ABOUT THIS EXERCISE:
In the forum thread, how does Dolphin implement move?

TEXT SHOWN:
Unless the term 'generic programming' is older than I'm aware of, the word 'polymorphism' has been a technical term in programming language research longer than 'generic programming'. Certainly the word polymorphism has been in use longer than the language C++ has existed. Inheritance polymorphism / class polymorphism is one means of implementing polymorphism. It does cause a moment of confusion the first time you see the word used in a more general sense if you are used to thinking of polymorphism only referring to one kind of polymorphism.

Forgive my lack of C++ knowledge, but surely inheritance is a separate topic to polymophism?

If we think of a classic OOP example, we might say (in some made-up language):

    Mammals can breathe
    Mammals can move

    Dogs are Mammals
    Dolphins are Mammals

From this, we know that Dogs and Dolphins can breathe and move, so we can write code like:

    function checkStatus(Mammal m) {
      try {
        m.move();
        return "Free";
      } catch {
        try {
          m.breathe();
          return "Trapped";
        } catch {
          return "Dead";
        }
      }
    }

This code is subclass polymorphic, since we can pass in a Dog or a Dolphin, or some other type of Mammal, and it will work unchanged.

Yet this is completely orthogonal to inheritance! There are two ways we might actually implement these constructs:

- Mammal is an interface: Dog implements breathe by operating its lungs and move by operating its legs; Dolphin implements breathe by operating its lungs and move by operating its tail and fins.

- Mammal is an abstract class which implements breathe by operating its lungs. Dog inherits breathe and implements move by operating its legs; Dolphin inherits breathe and implements move by operating its tail and fins.

Both of these are valid approaches, but consider that:

- Only the second approach uses inheritance, so it seems strange to limit "polymorphism" to only this case.

- The checkStatus code doesn't actually care which approach we take. It's "polymorphic in our choice of polymorphism"!

Also, let's say that we did restrict the term "polymorphism" to these sorts of mechanisms. We might say that the above example is "polymorphic in the choice of Mammal". In which case, the "stage polymorphism" of this article is nothing other than "polymorphic in the choice of stage".

We could implement it in a language like C++ something like:

    Stages can call functions with arguments
    Stages can branch on booleans
    ...

    Interpreter is a Stage
    Compiler is a Stage

We achieve polymophism by passing around the currentStage, and writing code like `currentStage.call(myFunc, myArg)`. If `currentStage` is an `Interpreter`, the call will be performed immediately. If `currentStage` is a `Compiler`, code will be generated to perform the call.

The only difference between such an OO setup and the actual implementation in the article is that boilerplate like `currentStage` is all handled implicitly, rather than manually passed around, and we overload the normal language constructs rather than replacing them with methods, e.g. we can write `double(foo)` instead of `currentStage.call(double, foo)`, and `if foo then bar else baz` instead of `currentStage.branch(foo, bar, baz)` (or something even worse, to ensure that `bar` and `baz` get delayed!)

DATA SECTION:
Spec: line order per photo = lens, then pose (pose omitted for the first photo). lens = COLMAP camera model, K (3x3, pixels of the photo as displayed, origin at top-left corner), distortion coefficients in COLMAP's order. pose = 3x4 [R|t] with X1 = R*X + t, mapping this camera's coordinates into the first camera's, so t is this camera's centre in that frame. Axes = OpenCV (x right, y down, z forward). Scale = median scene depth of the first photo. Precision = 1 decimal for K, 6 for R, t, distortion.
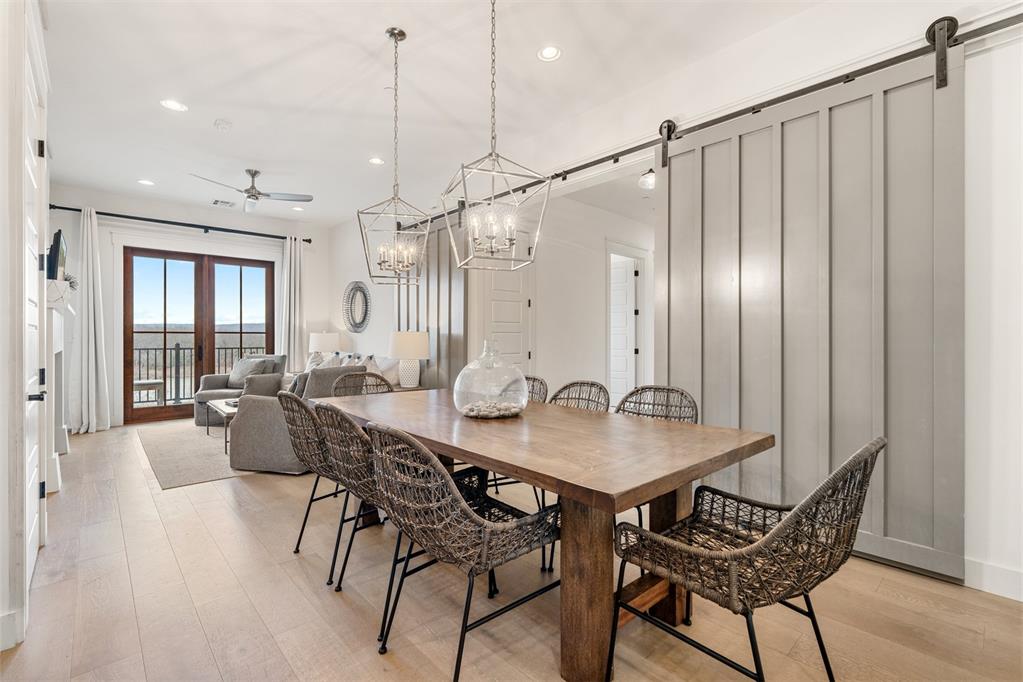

...

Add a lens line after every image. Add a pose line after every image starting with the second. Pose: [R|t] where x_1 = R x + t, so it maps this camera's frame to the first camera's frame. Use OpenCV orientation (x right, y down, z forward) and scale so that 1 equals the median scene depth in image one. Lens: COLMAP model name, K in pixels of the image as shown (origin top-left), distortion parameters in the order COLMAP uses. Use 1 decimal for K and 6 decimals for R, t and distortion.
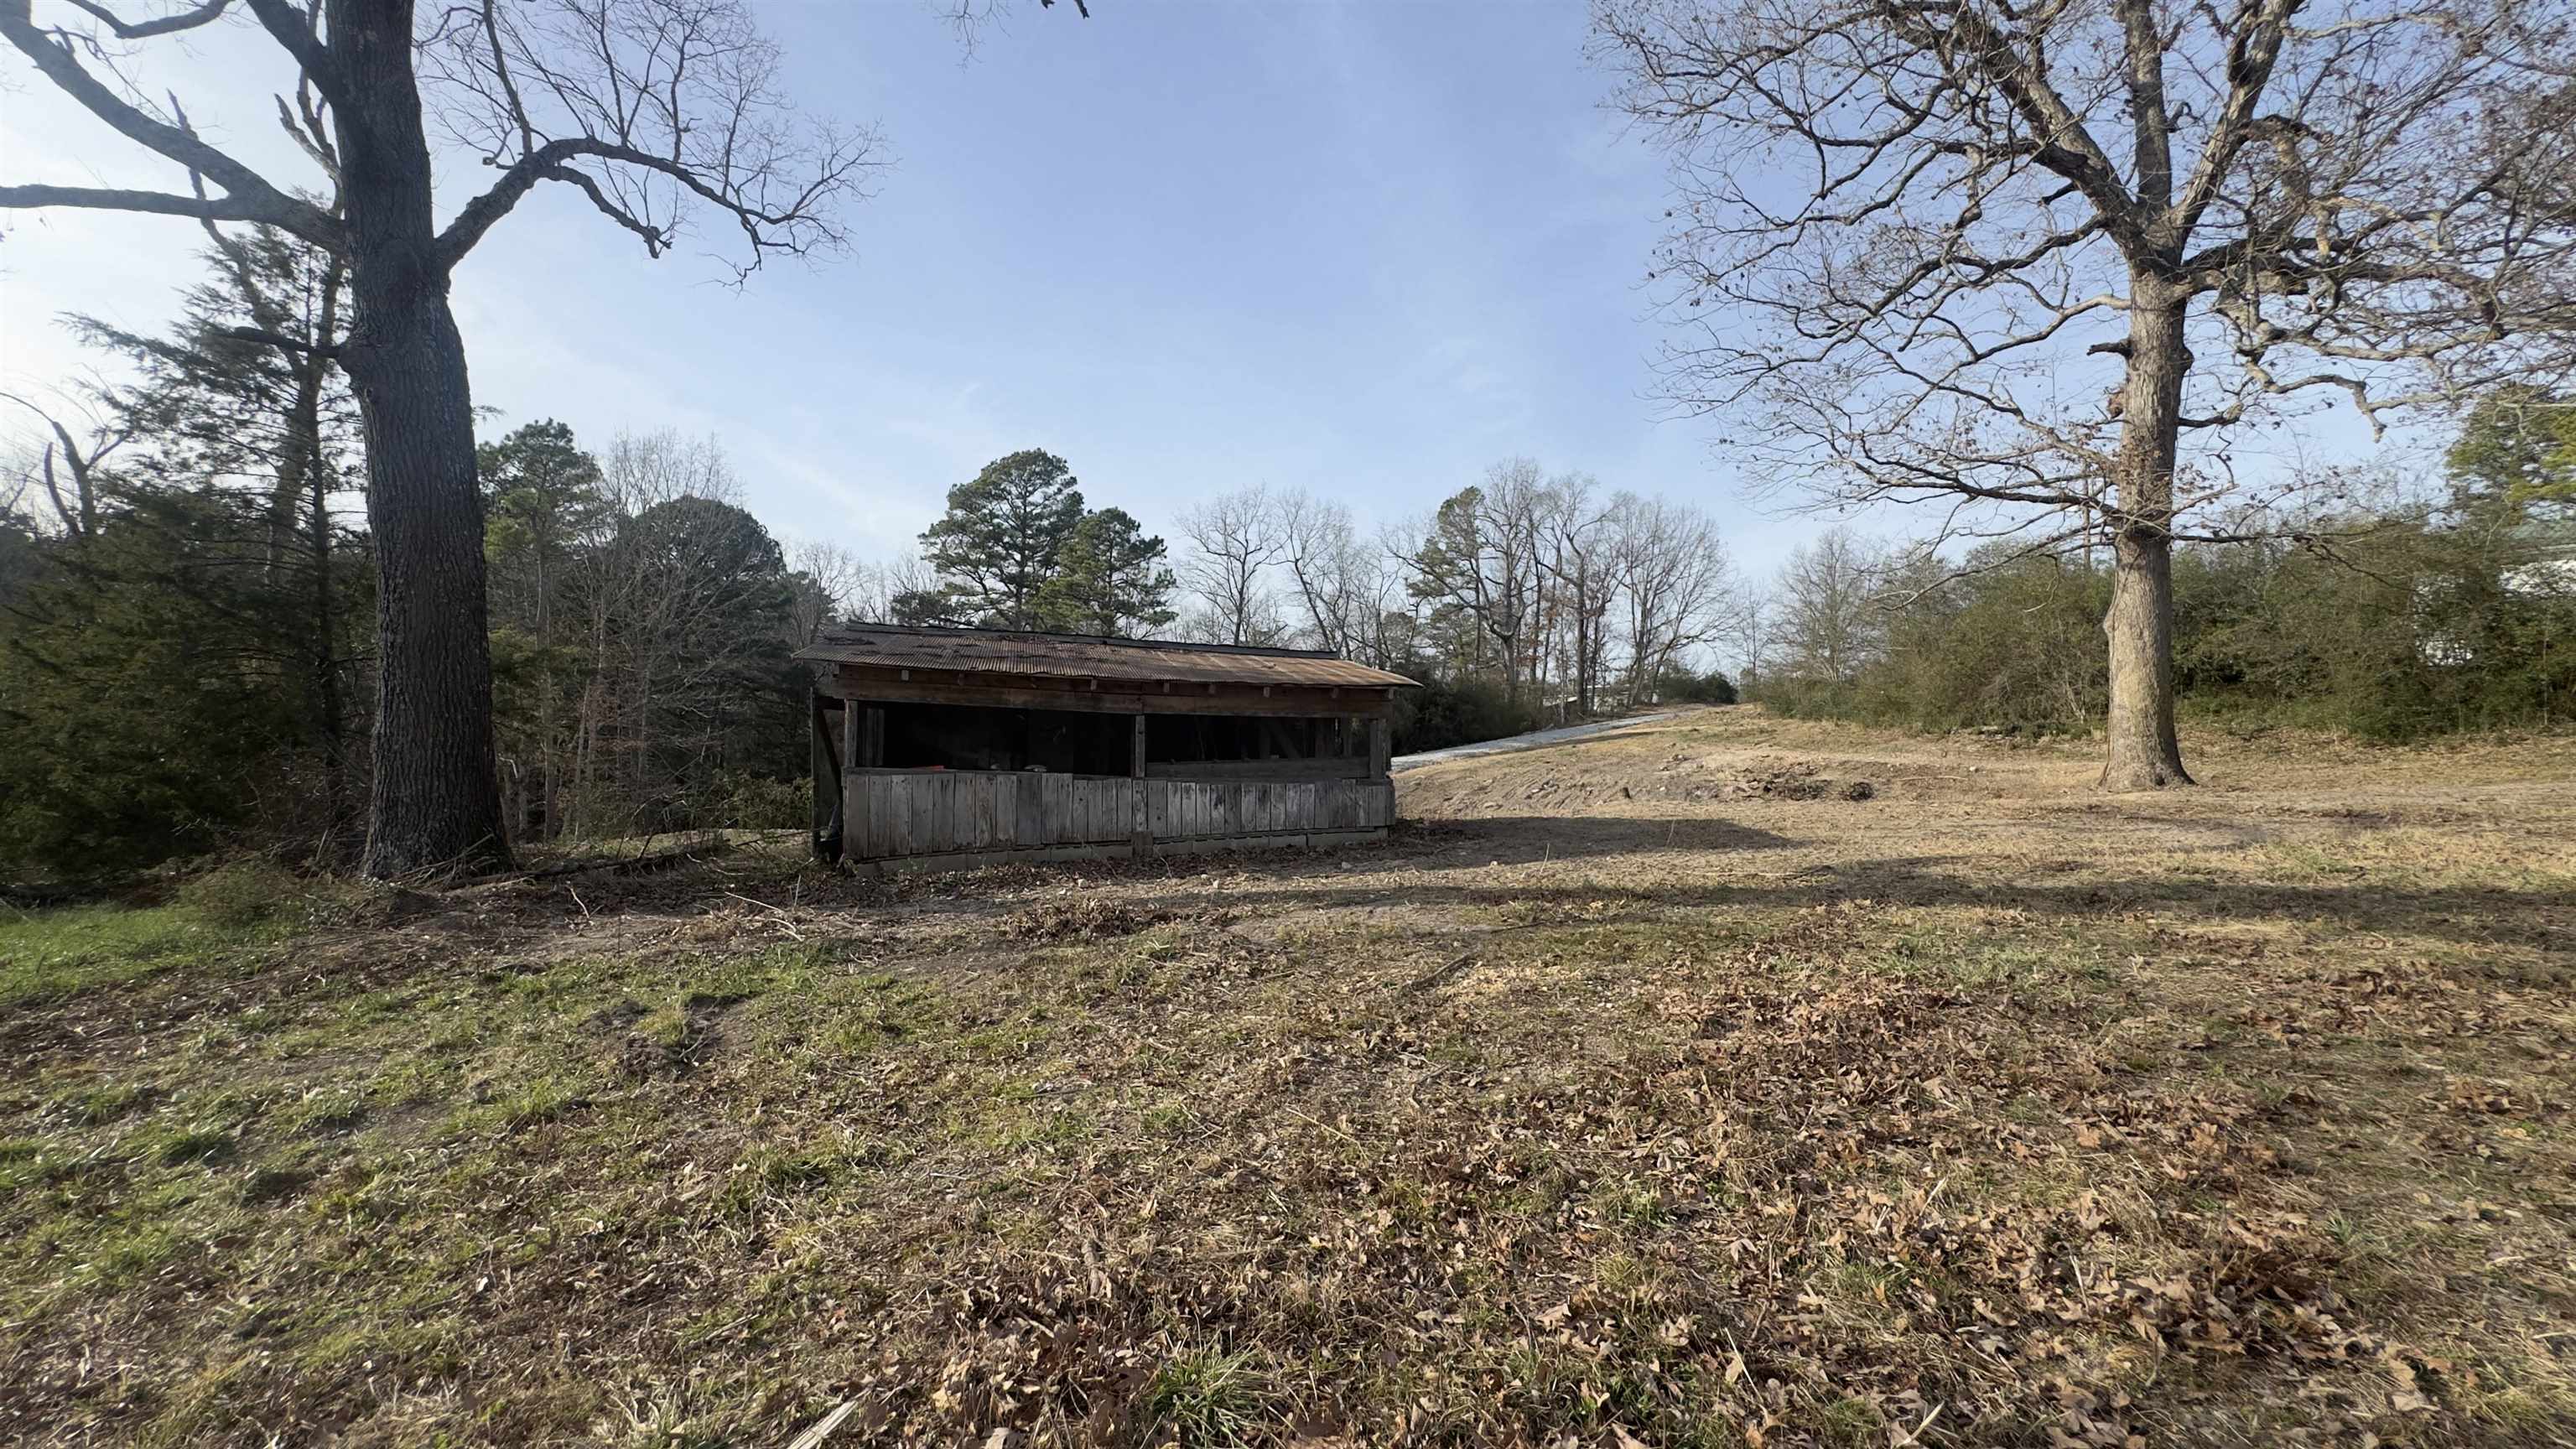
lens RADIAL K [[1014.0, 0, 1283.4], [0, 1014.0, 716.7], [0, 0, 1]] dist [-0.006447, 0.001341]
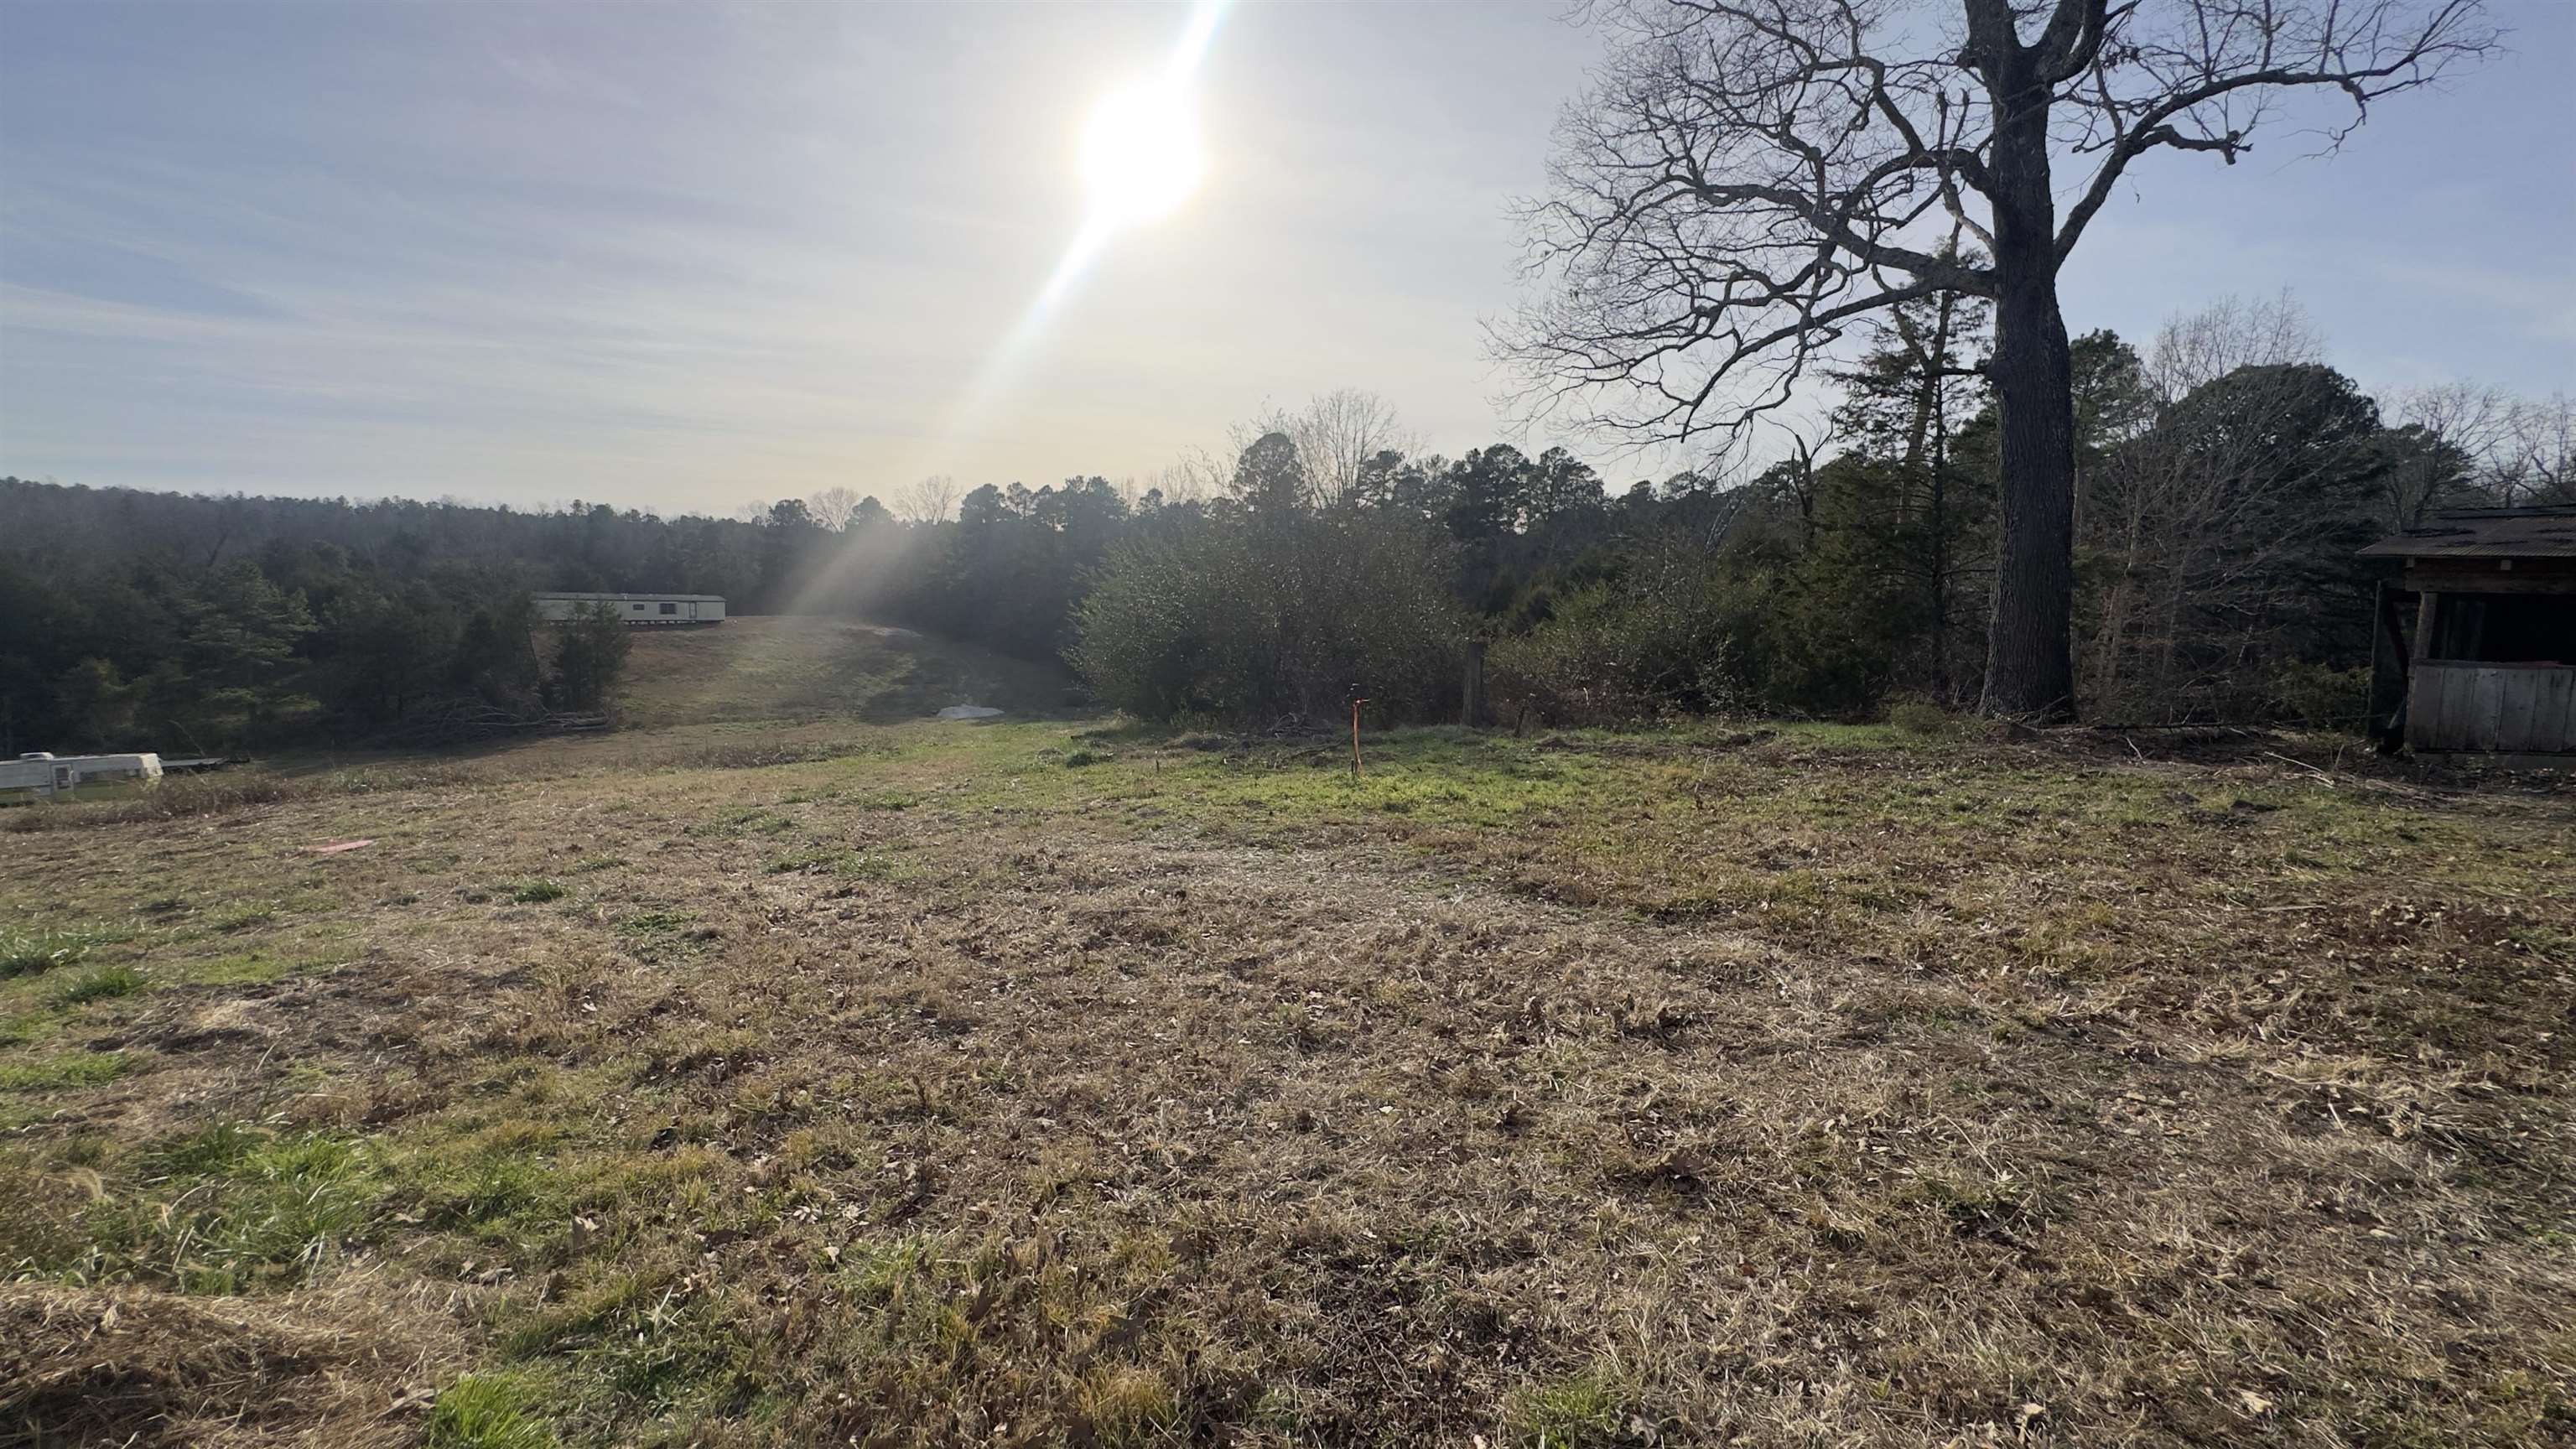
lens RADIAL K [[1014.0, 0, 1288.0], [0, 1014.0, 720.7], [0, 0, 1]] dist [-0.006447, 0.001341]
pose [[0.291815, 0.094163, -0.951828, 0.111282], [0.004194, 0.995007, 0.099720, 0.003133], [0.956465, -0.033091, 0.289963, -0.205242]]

SOLUTION FOR THIS EXERCISE:
By operating its tail and fins.